La questione metalmeccanici

Anche nel settore privato non mancano difficoltà. I metalmeccanici – 1,5 milioni di addetti – attendono da mesi il rinnovo di un contratto nazionale bloccato. Non è un braccio di ferro ideologico, ma una divisione profonda tra grandi gruppi – disposti a chiudere – e piccole e medie imprese in difficoltà. Queste ultime, schiacciate dall’aumento di costi (energia, logistica, dazi) e da una domanda debole (dopo 26 mesi di calo, la produzione è cresciuta solo dello 0,3% ad aprile), non riescono a sostenere gli aumenti richiesti.

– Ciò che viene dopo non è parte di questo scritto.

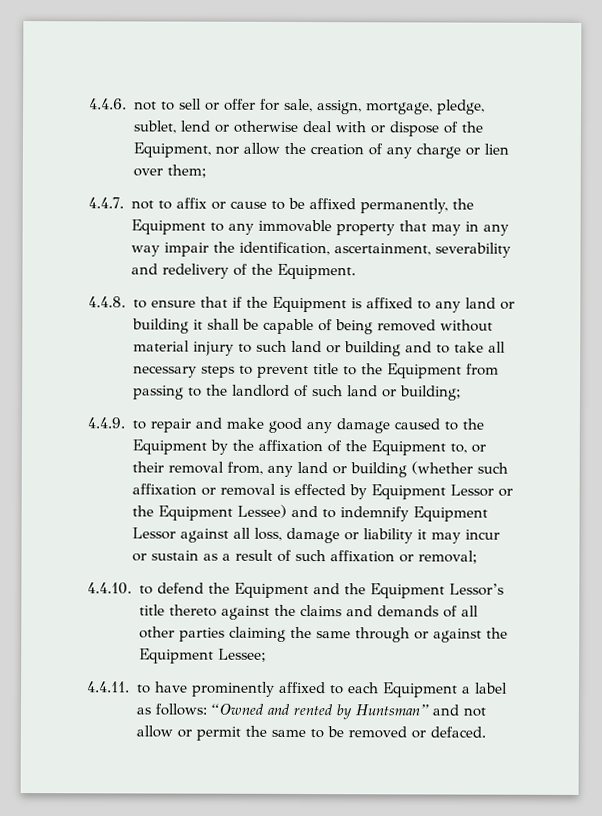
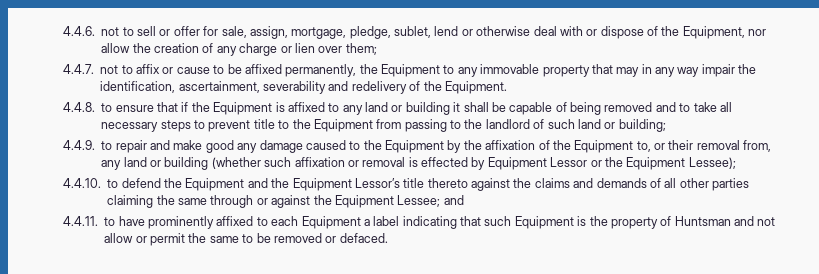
[439,319,493,332] [132,340,401,357] without material injury to such land or building -> (653, 107) none
[236,504,488,522] [131,527,500,544] [131,549,478,564] Lessee) and to indemnify Equipment Lessor against all loss, damage or liability it may incur or sustain as a result of such affixation or removal; -> [688,157,736,169] Lessee);
(267, 655) none -> [443,195,464,205] and
[135,703,429,720] as follows: “Owned and rented by Huntsman” -> [402,216,731,229] indicating that such Equipment is the property of Huntsman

Il contratto del 2016, con il meccanismo basato sull’inflazione armonizzata e sul welfare aziendale, fu un modello. Ma oggi quel compromesso si è logorato. Il sindacato – Fim, Fiom e Uilm – chiede aumenti netti sui minimi, mentre Federmeccanica spinge su strumenti aggiuntivi, introducendo anche nuovi strumenti di welfare e una polizza long term care. Il confronto è congelato. Le Pmi, meno sindacalizzate, non sentono la pressione degli scioperi, al contrario delle grandi aziende (tra le quali Fincantieri, Leonardo e Avio), che vorrebbero chiudere in fretta. Anche perché il 20 giugno Fim, Fiom e Uilm hanno indetto altre otto ore di sciopero per il rinnovo.

Patto sociale a rischio

Nelle ultime settimane molti protagonisti dell’economia hanno usato il termine «patto» riferendosi alle relazioni industriali. Lo ha fatto il governatore di Bankitalia Panetta, il presidente di Confindustria Orsini e la stessa segretaria Cisl Fumarola. Ma, in realtà, mettere in pratica le aspirazioni è più complesso. Le velleità politiche di Landini & C. sono blandite da un fronte delle opposizioni schiavo del vecchio detto «nessun nemico a sinistra». Il risultato? Nel pubblico si fa ideologia e non sindacato, Cisl esclusa.

Nel privato, invece, occorre constatare come si cerchi ancora di tenere insieme interessi che confliggono all’interno di una stessa controparte. Ma un Paese che non riesce a rinnovare i contratti è un Paese che non rinnova neppure il patto sociale.